## The problem
Your copy should hold every record verbatim and none of the pictures.

## Records provided

_____

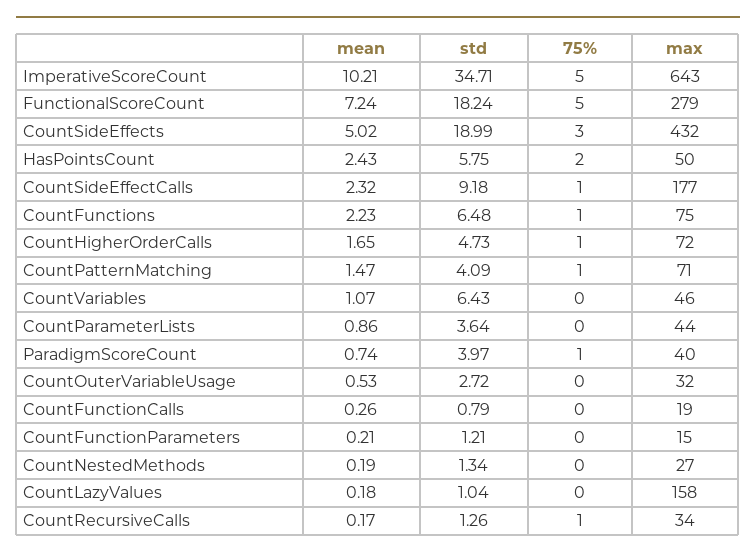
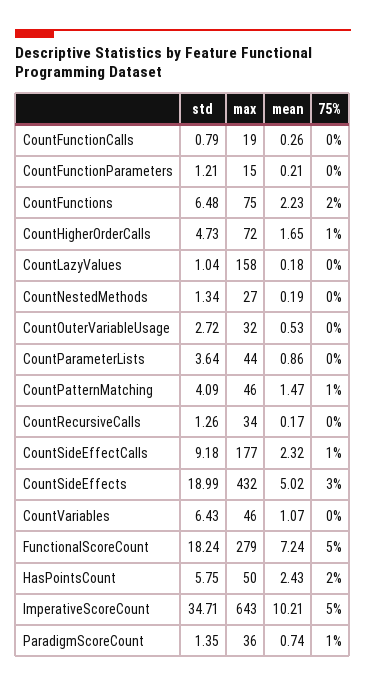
  {
    "mean": {
      "ImperativeScoreCount": 10.21,
      "FunctionalScoreCount": 7.24,
      "CountSideEffects": 5.02,
      "HasPointsCount": 2.43,
      "CountSideEffectCalls": 2.32,
      "CountFunctions": 2.23,
      "CountHigherOrderCalls": 1.65,
      "CountPatternMatching": 1.47,
      "CountVariables": 1.07,
      "CountParameterLists": 0.86,
      "ParadigmScoreCount": 0.74,
      "CountOuterVariableUsage": 0.53,
      "CountFunctionCalls": 0.26,
      "CountFunctionParameters": 0.21,
      "CountNestedMethods": 0.19,
      "CountLazyValues": 0.18,
      "CountRecursiveCalls": 0.17
    },
    "std": {
      "ImperativeScoreCount": 34.71,
      "FunctionalScoreCount": 18.24,
      "CountSideEffects": 18.99,
      "HasPointsCount": 5.75,
      "CountSideEffectCalls": 9.18,
      "CountFunctions": 6.48,
      "CountHigherOrderCalls": 4.73,
      "CountPatternMatching": 4.09,
      "CountVariables": 6.43,
      "CountParameterLists": 3.64,
-     "ParadigmScoreCount": 3.97,
+     "ParadigmScoreCount": 1.35,
      "CountOuterVariableUsage": 2.72,
      "CountFunctionCalls": 0.79,
      "CountFunctionParameters": 1.21,
      "CountNestedMethods": 1.34,
      "CountLazyValues": 1.04,
      "CountRecursiveCalls": 1.26
    },
    "75%": {
      "ImperativeScoreCount": 5,
      "FunctionalScoreCount": 5,
      "CountSideEffects": 3,
      "HasPointsCount": 2,
      "CountSideEffectCalls": 1,
-     "CountFunctions": 1,
+     "CountFunctions": 2,
      "CountHigherOrderCalls": 1,
      "CountPatternMatching": 1,
      "CountVariables": 0,
      "CountParameterLists": 0,
      "ParadigmScoreCount": 1,
      "CountOuterVariableUsage": 0,
      "CountFunctionCalls": 0,
      "CountFunctionParameters": 0,
      "CountNestedMethods": 0,
      "CountLazyValues": 0,
-     "CountRecursiveCalls": 1
+     "CountRecursiveCalls": 0
    },
    "max": {
      "ImperativeScoreCount": 643,
      "FunctionalScoreCount": 279,
      "CountSideEffects": 432,
      "HasPointsCount": 50,
      "CountSideEffectCalls": 177,
      "CountFunctions": 75,
      "CountHigherOrderCalls": 72,
-     "CountPatternMatching": 71,
+     "CountPatternMatching": 46,
      "CountVariables": 46,
      "CountParameterLists": 44,
-     "ParadigmScoreCount": 40,
+     "ParadigmScoreCount": 36,
      "CountOuterVariableUsage": 32,
      "CountFunctionCalls": 19,
      "CountFunctionParameters": 15,
      "CountNestedMethods": 27,
      "CountLazyValues": 158,
      "CountRecursiveCalls": 34
    }
  }

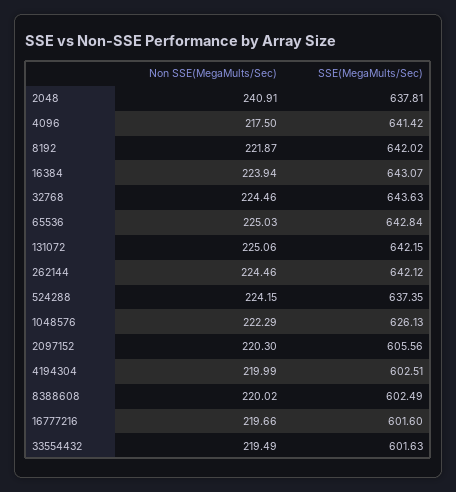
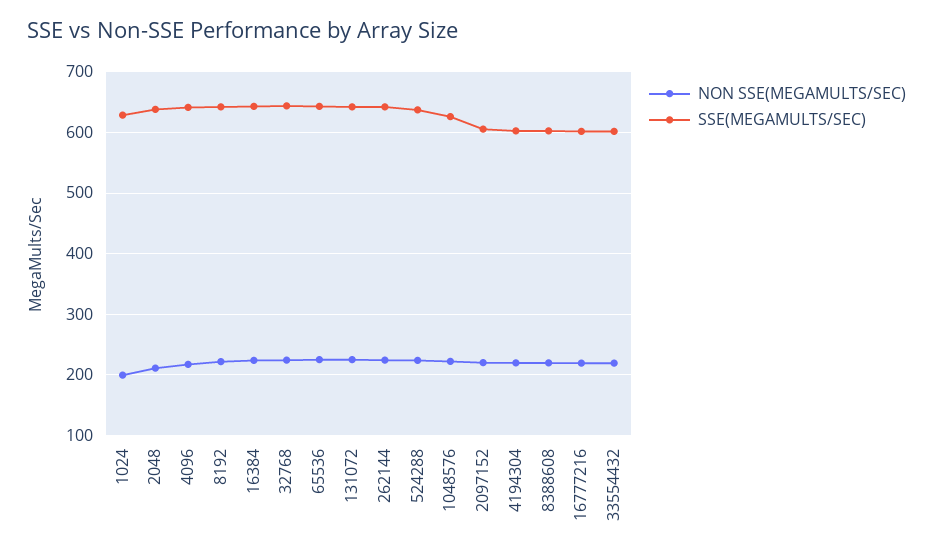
  {
    "Non SSE(MegaMults/Sec)": {
-     "2048": 240.91,
+     "2048": 210,
      "4096": 217.5,
      "8192": 221.87,
      "16384": 223.94,
      "32768": 224.46,
      "65536": 225.03,
      "131072": 225.06,
      "262144": 224.46,
      "524288": 224.15,
      "1048576": 222.29,
      "2097152": 220.3,
      "4194304": 219.99,
      "8388608": 220.02,
      "16777216": 219.66,
-     "33554432": 219.49
+     "33554432": 219.49,
+     "1024": 200
    },
    "SSE(MegaMults/Sec)": {
      "2048": 637.81,
      "4096": 641.42,
      "8192": 642.02,
      "16384": 643.07,
      "32768": 643.63,
      "65536": 642.84,
      "131072": 642.15,
      "262144": 642.12,
      "524288": 637.35,
      "1048576": 626.13,
      "2097152": 605.56,
      "4194304": 602.51,
      "8388608": 602.49,
      "16777216": 601.6,
-     "33554432": 601.63
+     "33554432": 601.63,
+     "1024": 630
    }
  }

_____

## Response to the exercise
  {
    "mean": {
      "ImperativeScoreCount": 10.21,
      "FunctionalScoreCount": 7.24,
      "CountSideEffects": 5.02,
      "HasPointsCount": 2.43,
      "CountSideEffectCalls": 2.32,
      "CountFunctions": 2.23,
      "CountHigherOrderCalls": 1.65,
      "CountPatternMatching": 1.47,
      "CountVariables": 1.07,
      "CountParameterLists": 0.86,
      "ParadigmScoreCount": 0.74,
      "CountOuterVariableUsage": 0.53,
      "CountFunctionCalls": 0.26,
      "CountFunctionParameters": 0.21,
      "CountNestedMethods": 0.19,
      "CountLazyValues": 0.18,
      "CountRecursiveCalls": 0.17
    },
    "std": {
      "ImperativeScoreCount": 34.71,
      "FunctionalScoreCount": 18.24,
      "CountSideEffects": 18.99,
      "HasPointsCount": 5.75,
      "CountSideEffectCalls": 9.18,
      "CountFunctions": 6.48,
      "CountHigherOrderCalls": 4.73,
      "CountPatternMatching": 4.09,
      "CountVariables": 6.43,
      "CountParameterLists": 3.64,
-     "ParadigmScoreCount": 3.97,
+     "ParadigmScoreCount": 1.35,
      "CountOuterVariableUsage": 2.72,
      "CountFunctionCalls": 0.79,
      "CountFunctionParameters": 1.21,
      "CountNestedMethods": 1.34,
      "CountLazyValues": 1.04,
      "CountRecursiveCalls": 1.26
    },
    "75%": {
      "ImperativeScoreCount": 5,
      "FunctionalScoreCount": 5,
      "CountSideEffects": 3,
      "HasPointsCount": 2,
      "CountSideEffectCalls": 1,
-     "CountFunctions": 1,
+     "CountFunctions": 2,
      "CountHigherOrderCalls": 1,
      "CountPatternMatching": 1,
      "CountVariables": 0,
      "CountParameterLists": 0,
      "ParadigmScoreCount": 1,
      "CountOuterVariableUsage": 0,
      "CountFunctionCalls": 0,
      "CountFunctionParameters": 0,
      "CountNestedMethods": 0,
      "CountLazyValues": 0,
-     "CountRecursiveCalls": 1
+     "CountRecursiveCalls": 0
    },
    "max": {
      "ImperativeScoreCount": 643,
      "FunctionalScoreCount": 279,
      "CountSideEffects": 432,
      "HasPointsCount": 50,
      "CountSideEffectCalls": 177,
      "CountFunctions": 75,
      "CountHigherOrderCalls": 72,
-     "CountPatternMatching": 71,
+     "CountPatternMatching": 46,
      "CountVariables": 46,
      "CountParameterLists": 44,
-     "ParadigmScoreCount": 40,
+     "ParadigmScoreCount": 36,
      "CountOuterVariableUsage": 32,
      "CountFunctionCalls": 19,
      "CountFunctionParameters": 15,
      "CountNestedMethods": 27,
      "CountLazyValues": 158,
      "CountRecursiveCalls": 34
    }
  }

  {
    "Non SSE(MegaMults/Sec)": {
-     "2048": 240.91,
+     "2048": 210,
      "4096": 217.5,
      "8192": 221.87,
      "16384": 223.94,
      "32768": 224.46,
      "65536": 225.03,
      "131072": 225.06,
      "262144": 224.46,
      "524288": 224.15,
      "1048576": 222.29,
      "2097152": 220.3,
      "4194304": 219.99,
      "8388608": 220.02,
      "16777216": 219.66,
-     "33554432": 219.49
+     "33554432": 219.49,
+     "1024": 200
    },
    "SSE(MegaMults/Sec)": {
      "2048": 637.81,
      "4096": 641.42,
      "8192": 642.02,
      "16384": 643.07,
      "32768": 643.63,
      "65536": 642.84,
      "131072": 642.15,
      "262144": 642.12,
      "524288": 637.35,
      "1048576": 626.13,
      "2097152": 605.56,
      "4194304": 602.51,
      "8388608": 602.49,
      "16777216": 601.6,
-     "33554432": 601.63
+     "33554432": 601.63,
+     "1024": 630
    }
  }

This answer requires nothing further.